▶ Brano da leggere:
··········

La bellezza. Non è bello ciò che è bello…
Parlare di bello e di bellezza potrebbe portarci ad affrontare il tema del narcisismo di questa nostra società occidentale e della ricerca dell’apparenza perfetta dettata dai social. Potrebbe. Le domande che hanno mosso questo articolo sono in realtà legate a quei pensieri da ombrellone nell’osservare le diverse forme umane che popolano le spiagge italiane nelle domeniche di giugno. Osservando le bambine senza il pezzo di sopra del costume che giocano libere e inconsapevoli con i loro compagni maschi; Osservando le adolescenti che si scoprono sfacciate con quei corpi perfetti e costume-infradito-borsa-telo approvati da Instagram, o che si coprono pudiche per celare depilazioni non proprio perfette, accessori non proprio aggiornati, linee morbide dove il diktat è spigoloso; Osservando le donne (più o meno giovani) a loro agio con i loro corpi più o meno allenati, depilati, coperti da accessori all’ultimo grido, quasi a comunicare di aver finalmente fatto pace col proprio corpo.
Ciò che mi sono domandata è, quindi: cosa ci piace, perché ci piace, come cambia ciò che ci piace e che quindi troviamo bello? Come si passa dall’essere libere e selvagge, ad essere giuste se conformi alla norma (o sbagliate se non conformi), all’essere orgogliose di mostrare il proprio corpo come involucro che racconta la propria storia?
Abbiamo già parlato in altri articoli di come il corpo sia l’unico accessorio che portiamo sempre con noi, quello che fa da involucro al nostro essere, sul quale scriviamo la storia che vogliamo comunicare al mondo, che questa sia rappresentata da tatuaggi, vestiti, esposizione di imperfezioni o altro.
Cosa ci piace quindi, e perché. Cosa è bello?
Il trattato “De Architectura” di Vitruvio, reso noto dal celeberrimo uomo vitruviano disegnato da Leonardo Da Vinci, suggerisce le istruzioni per la realizzazione di proporzioni architettoniche ottimali. Fra Luca Pacioli nel suo “Summa de Arithmetica, Geometria, Proportioni e Proportionalità e della Divina Proportione” parla della sezione aurea, che rappresenterebbe una divina proporzione.

··········

▶ I dati:
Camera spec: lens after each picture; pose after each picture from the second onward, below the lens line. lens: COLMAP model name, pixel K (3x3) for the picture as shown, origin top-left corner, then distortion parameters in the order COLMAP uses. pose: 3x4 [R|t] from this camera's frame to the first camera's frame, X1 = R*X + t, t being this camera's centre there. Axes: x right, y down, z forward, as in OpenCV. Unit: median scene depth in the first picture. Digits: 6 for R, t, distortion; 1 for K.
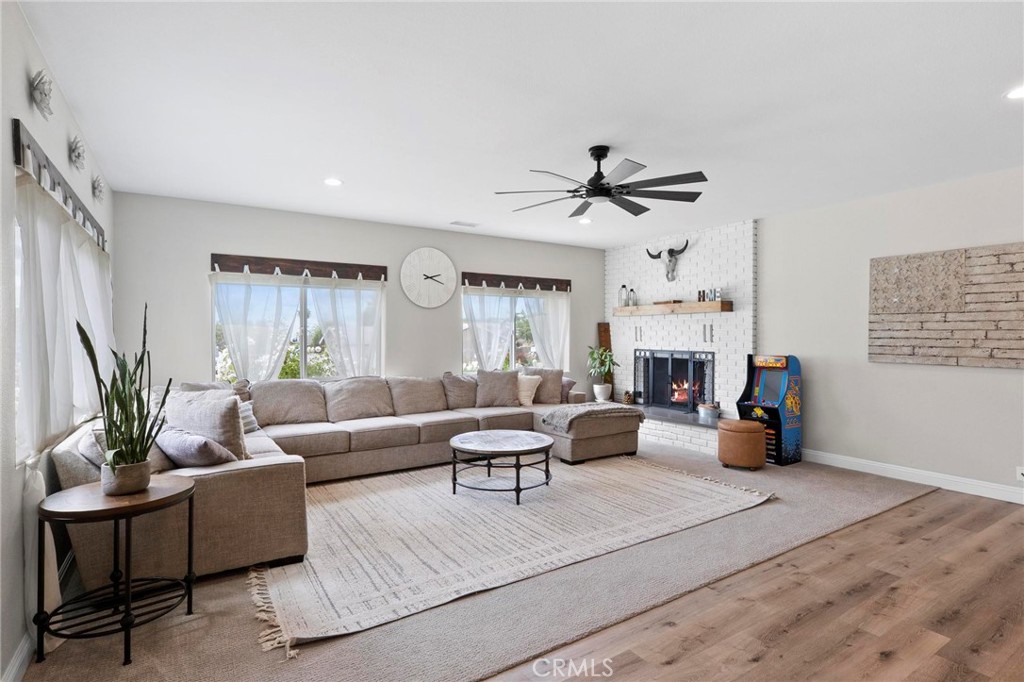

··········

▶ Consegne da svolgere:
1. Nel brano sulla bellezza, di che cosa parla Fra Luca Pacioli nella sua "Summa de Arithmetica, Geometria, Proportioni e Proportionalità e della Divina Proportione"?
2. Prosegui il brano sulla bellezza a partire dalla frase che chiude il paragrafo su Vitruvio e Pacioli.

▶ Risposte scritte:
1. Della sezione aurea, che rappresenterebbe una divina proporzione.

2.
Queste opere ci suggeriscono come esisterebbero dei parametri estetici universalmente dati, vale a dire che le cose belle sono quelle che rispettano i parametri, sono quelle… perfette. Mi suona nelle orecchie il famoso detto popolare “Non è bello ciò che è bello ma è bello ciò che piace”. Si può parlare della bellezza in maniera universale, riducendola a canoni estetici che dovrebbero andare bene per tutti, attrarre tutti? Come funzionerebbe per le relazioni se questa concezione fosse vera? Tutti si lancerebbero su uno stesso esemplare della propria specie in quanto incarna l’unica vera perfezione?
Forse dobbiamo mettere in discussione le concezioni dei nostri antenati, che certamente potranno essere applicati all’attrazione innegabile e universale che suscitano opere come le piramidi d’Egitto, il Colosseo, il Taj Mahal… ma andrebbero forse ritarati quando pensiamo alle persone.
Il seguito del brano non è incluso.